Segment Open

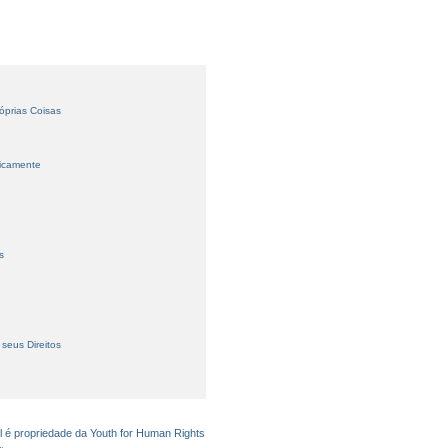
óprias Coisas
licamente
s
seus Direitos
l é propriedade da Youth for Human Rights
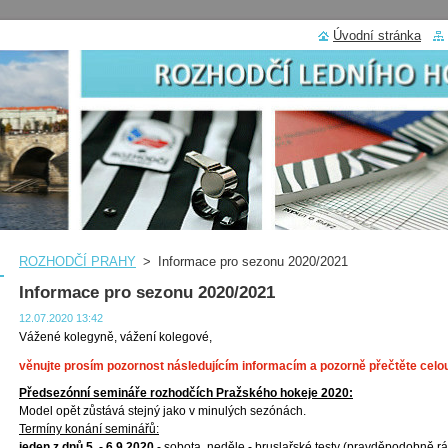
Úvodní stránka
ROZHODČÍ PRAHY
>
Informace pro sezonu 2020/2021
Informace pro sezonu 2020/2021
12.07.2020 13:42
Vážené kolegyně, vážení kolegové,
věnujte prosím pozornost následujícím informacím a pozorně přečtěte celo
Předsezónní semináře rozhodčích Pražského hokeje 2020:
Model opět zůstává stejný jako v minulých sezónách.
Termíny konání seminářů:
jeden z dnů 5. - 6.9.2020
- sobota, neděle - bruslařské testy (pravděpodobně rá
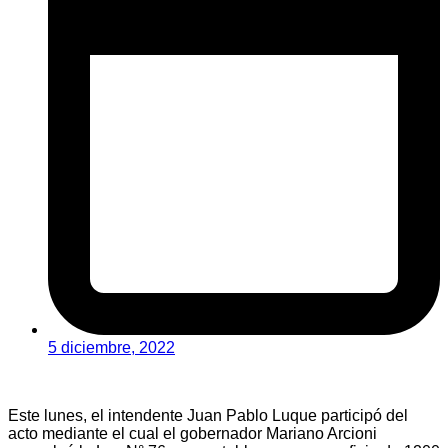
5 diciembre, 2022
Este lunes, el intendente Juan Pablo Luque participó del
acto mediante el cual el gobernador Mariano Arcioni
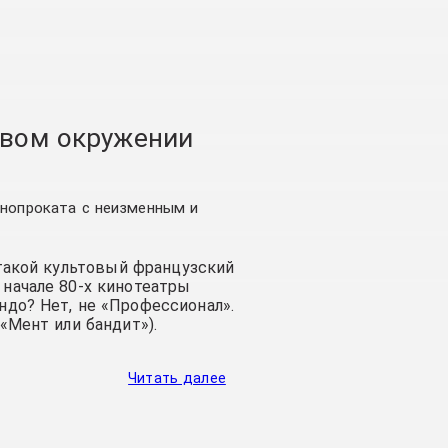
овом окружении
инопроката с неизменным и
 такой культовый французский
 начале 80-х кинотеатры
ндо? Нет, не «Профессионал».
(«Мент или бандит»).
Читать далее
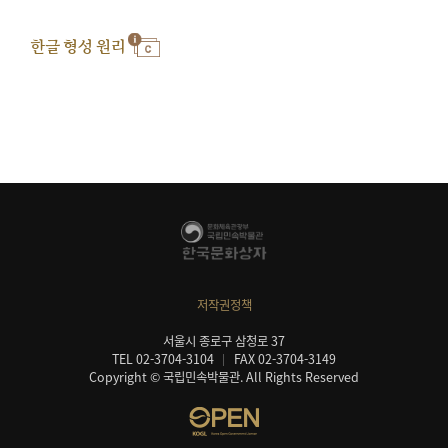
한글 형성 원리
저작권정책
서울시 종로구 삼청로 37
TEL 02-3704-3104
FAX 02-3704-3149
Copyright © 국립민속박물관. All Rights Reserved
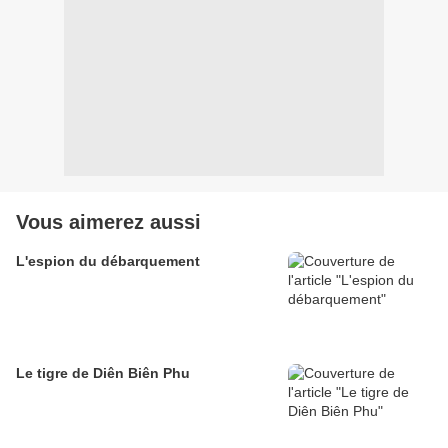
Vous aimerez aussi
L'espion du débarquement
Le tigre de Diên Biên Phu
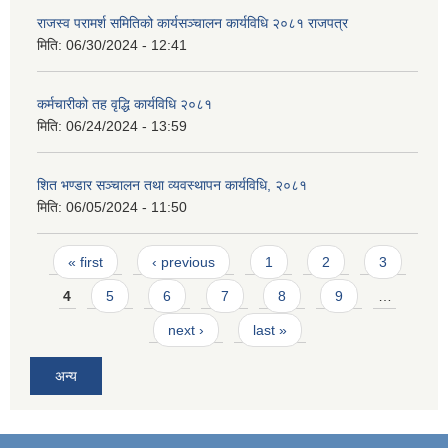
राजस्व परामर्श समितिको कार्यसञ्चालन कार्यविधि २०८१ राजपत्र
मिति:
06/30/2024 - 12:41
कर्मचारीको तह वृद्धि कार्यविधि २०८१
मिति:
06/24/2024 - 13:59
शित भण्डार सञ्चालन तथा व्यवस्थापन कार्यविधि, २०८१
मिति:
06/05/2024 - 11:50
Pages
« first
‹ previous
1
2
3
4
5
6
7
8
9
…
next ›
last »
अन्य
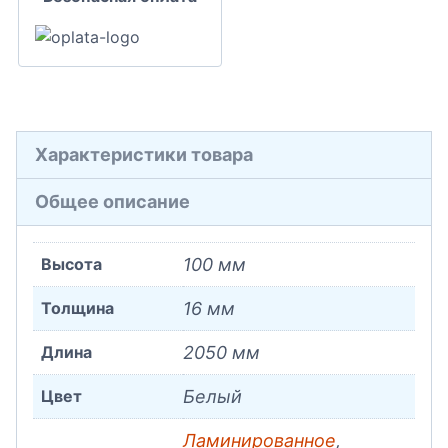
Характеристики товара
Общее описание
Высота
100 мм
Толщина
16 мм
Длина
2050 мм
Цвет
Белый
Ламинированное
,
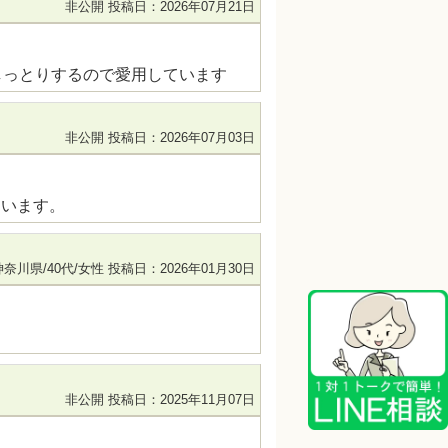
非公開
投稿日：2026年07月21日
しっとりするので愛用しています
非公開
投稿日：2026年07月03日
ています。
神奈川県/40代/女性
投稿日：2026年01月30日
非公開
投稿日：2025年11月07日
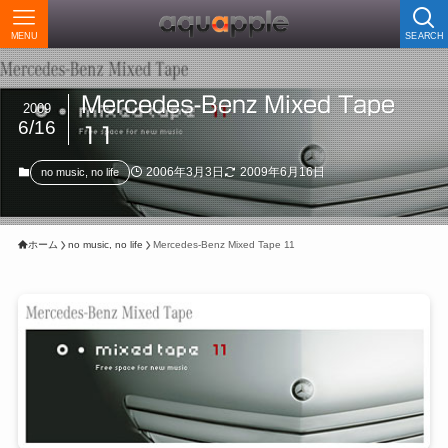
MENU
SEARCH
Mercedes-Benz Mixed Tape
2009
6/16
11
2006年3月3日
2009年6月16日
no music, no life
ホーム
no music, no life
Mercedes-Benz Mixed Tape 11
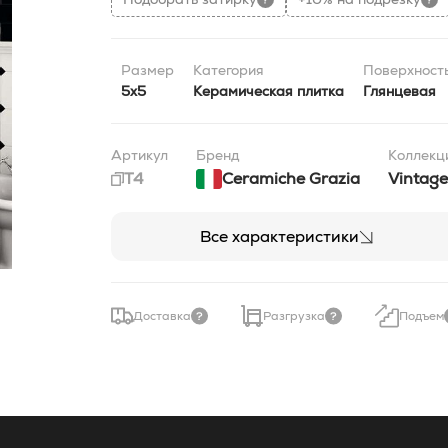
Размер
Категория
Поверхност
5x5
Керамическая плитка
Глянцевая
Артикул
Бренд
Коллекц
T4
Ceramiche Grazia
Vintage
Все характеристики
Доставка
Разгрузка
Подъем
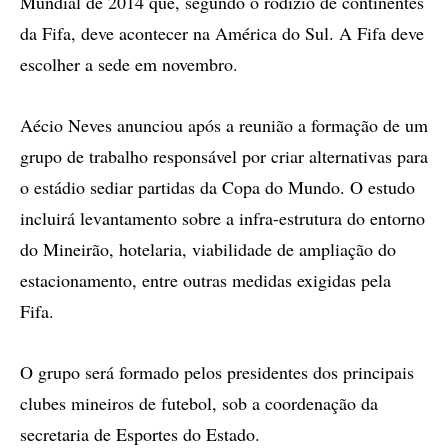
Mundial de 2014 que, segundo o rodízio de continentes
da Fifa, deve acontecer na América do Sul. A Fifa deve
escolher a sede em novembro.
Aécio Neves anunciou após a reunião a formação de um
grupo de trabalho responsável por criar alternativas para
o estádio sediar partidas da Copa do Mundo. O estudo
incluirá levantamento sobre a infra-estrutura do entorno
do Mineirão, hotelaria, viabilidade de ampliação do
estacionamento, entre outras medidas exigidas pela
Fifa.
O grupo será formado pelos presidentes dos principais
clubes mineiros de futebol, sob a coordenação da
secretaria de Esportes do Estado.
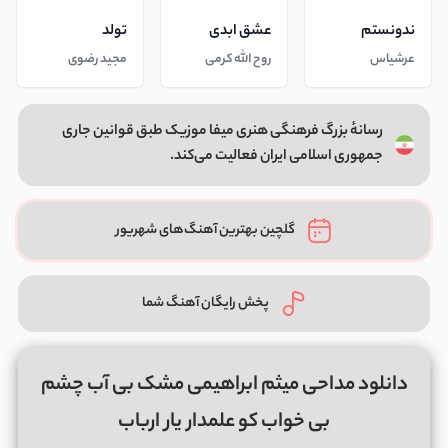
ندونستم
عشق ابدی
تولد
عرشیاس
روح الله کرمی
مجید رضوی
رسانهٔ بزرگ فرهنگی هنری میفا موزیک طبق قوانین جاری
جمهوری اسلامی ایران فعالیت می‌کند.
گلچین بهترین آهنگ‌های شهریور
پخش رایگان آهنگ شما
دانلود مداحی میثم ابراهیمی مشک بی آب چشم
بی خواب کو علمدار یار ارباب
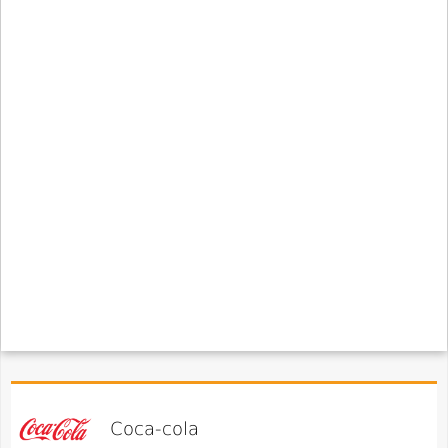
Coca-cola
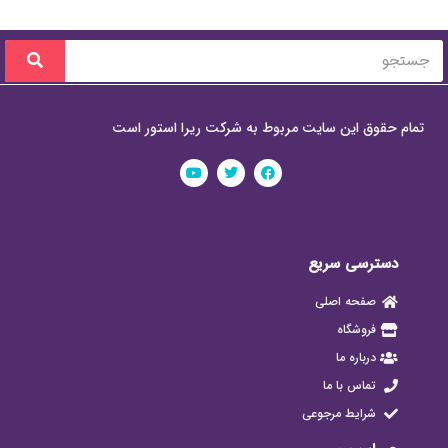
تمام حقوق این سایت مربوط به شرکت ریرا استور است
دسترسی سریع
صفحه اصلی
فروشگاه
درباره ما
تماس با ما
شرایط مرجوعی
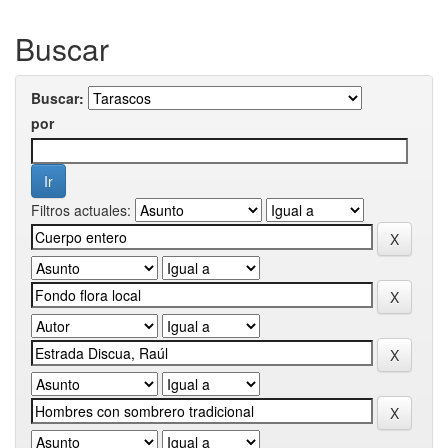
Buscar
Buscar:
por
Filtros actuales:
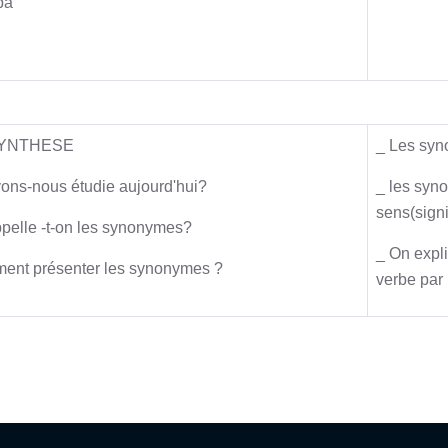
pa
Synthèse
 SYNTHESE
_ Les sy
ons-nous étudie aujourd'hui?
_ les syn
sens(signi
pelle -t-on les synonymes?
_ On expli
nt présenter les synonymes ?
verbe par 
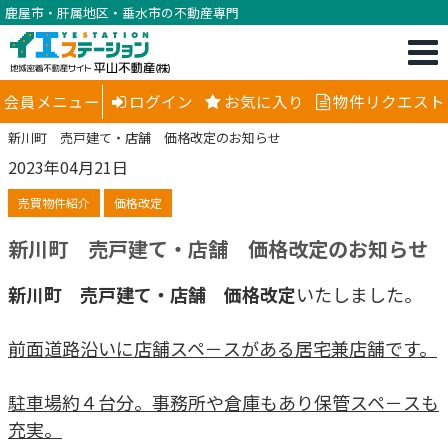
鹿屋市・肝属地区・垂水市の不動産専門
会員メニュー
ログイン
お気に入り
物件リクエスト
新川町 売戸建て・店舗 価格改定のお知らせ
2023年04月21日
売買物件紹介
価格改定
新川町 売戸建て・店舗 価格改定のお知らせ
新川町 売戸建て・店舗
価格改定
いたしました。
前面道路沿いに店舗スペ－スがある居宅兼店舗です。
駐車場約４台分。事務所や倉庫もあり保管スペ－スも
充実。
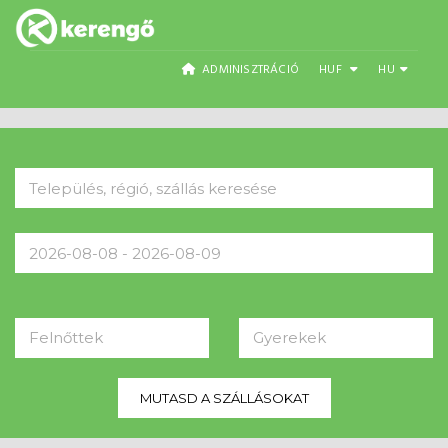
ADMINISZTRÁCIÓ
HUF
HU
Felnőttek
Gyerekek
MUTASD A SZÁLLÁSOKAT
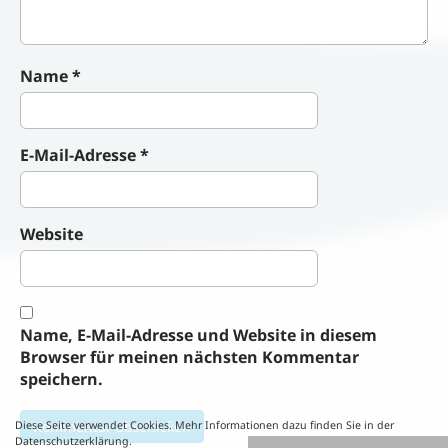
Name
*
E-Mail-Adresse
*
Website
Name, E-Mail-Adresse und Website in diesem
Browser für meinen nächsten Kommentar
speichern.
Diese Seite verwendet Cookies. Mehr Informationen dazu finden Sie in der
Datenschutzerklärung.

Segment Closed

**AIM OF THE TASK**
Search the listing for the word "grupo" and return each line that holds it.

**SOLVED EXERCISE**
grupo de trabalho responsável por criar alternativas para
O grupo será formado pelos presidentes dos principais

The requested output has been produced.